The word to find is "vase". Copy each line of the material that contains it.

• • • • • • •

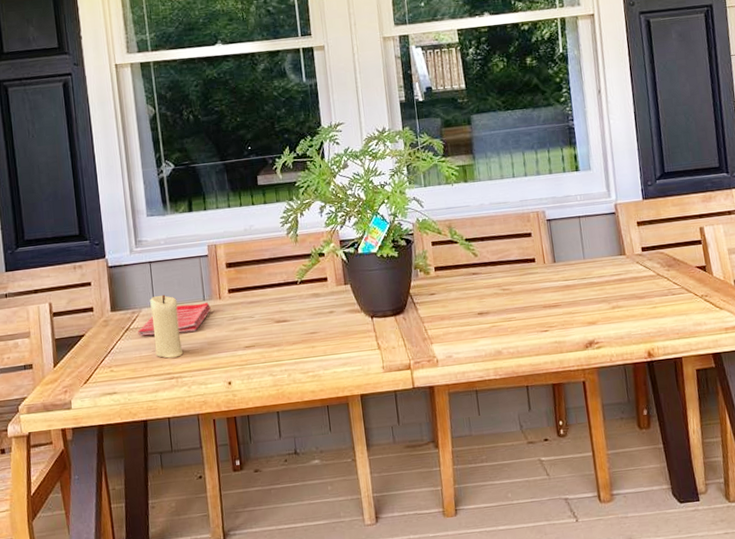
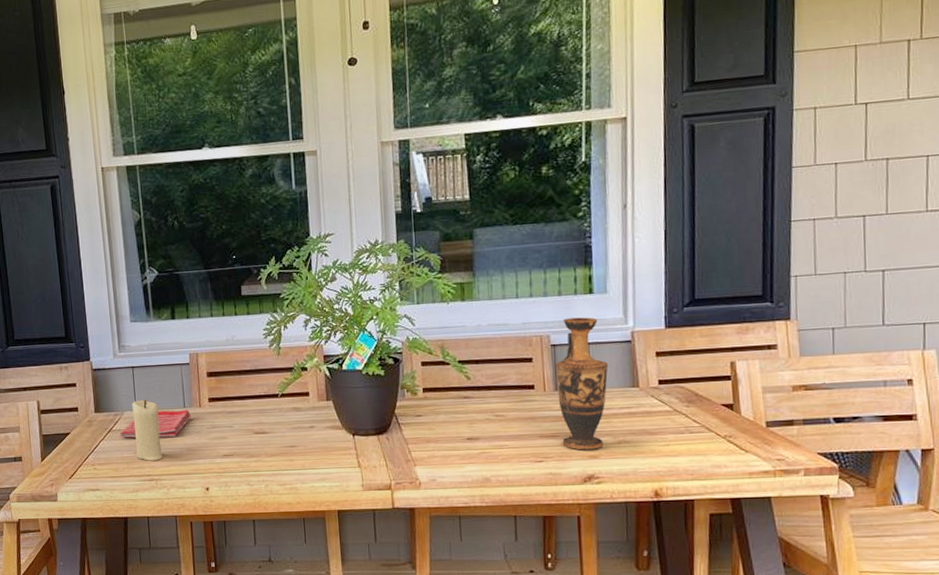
vase: none [552,192,600,318] -> present [556,317,609,450]

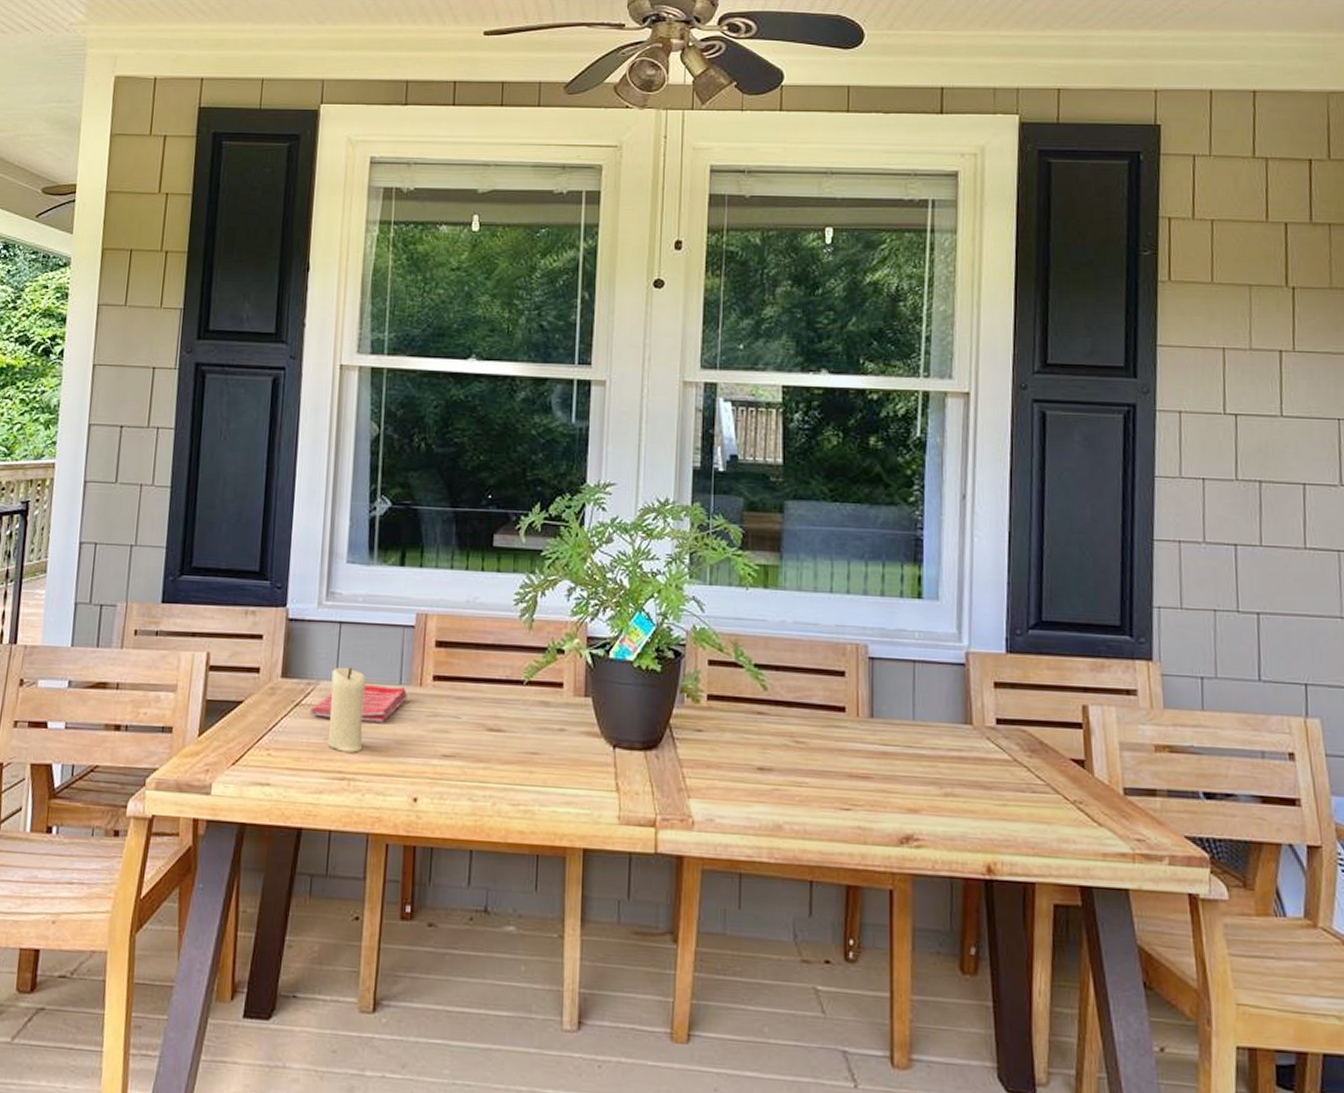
vase: present [556,317,609,450] -> none [873,626,937,801]

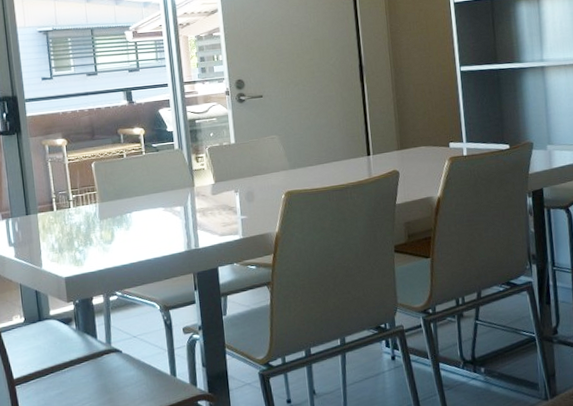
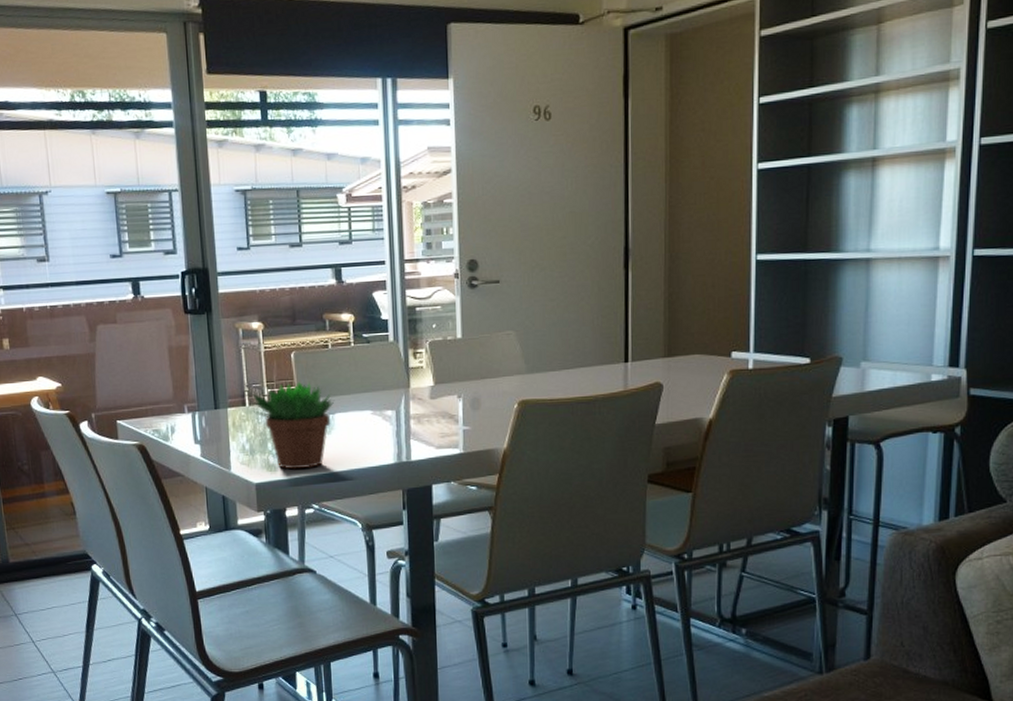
succulent plant: none [59,187,131,263] -> present [253,381,335,470]

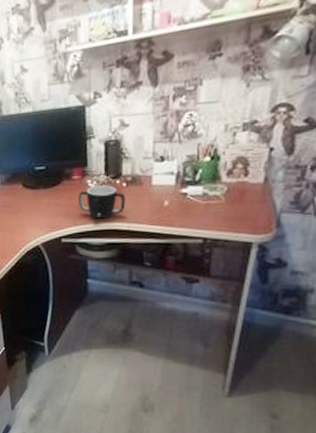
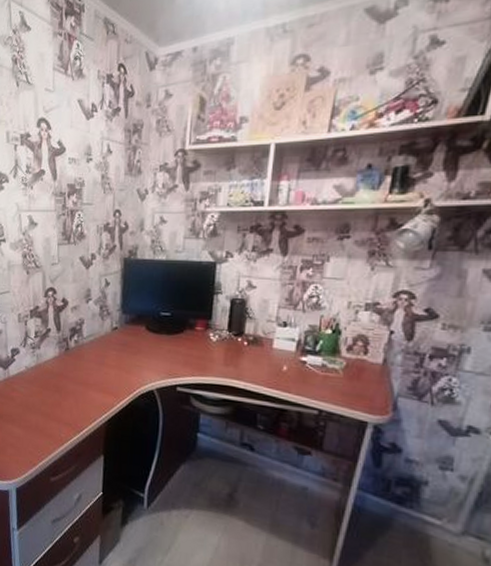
mug: present [79,185,126,219] -> none [199,340,246,374]

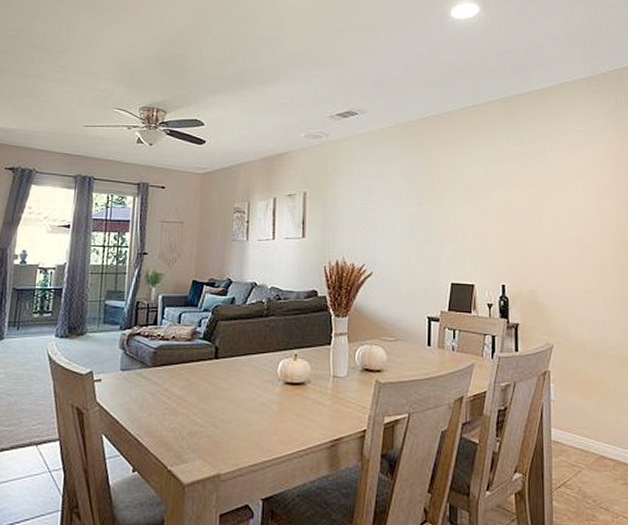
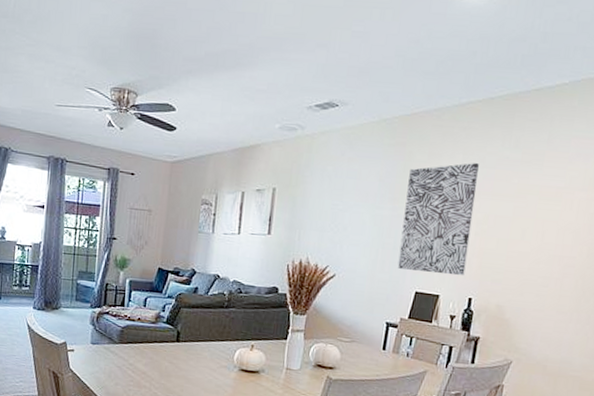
wall art: none [430,158,494,264] -> present [397,163,479,276]

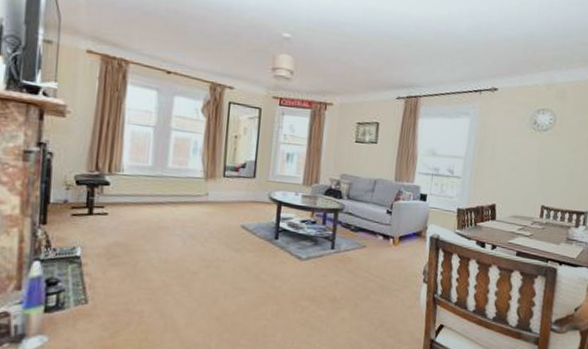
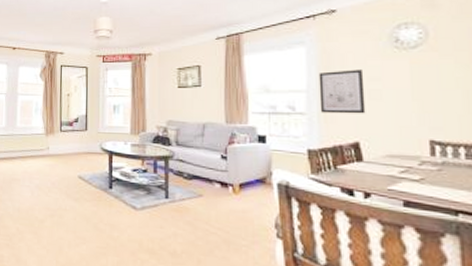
wall art: none [472,142,509,182] -> present [318,69,366,114]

• • • • • • •

WRITTEN SOLUTION:
vase: none [552,192,600,318] -> present [556,317,609,450]
vase: present [556,317,609,450] -> none [873,626,937,801]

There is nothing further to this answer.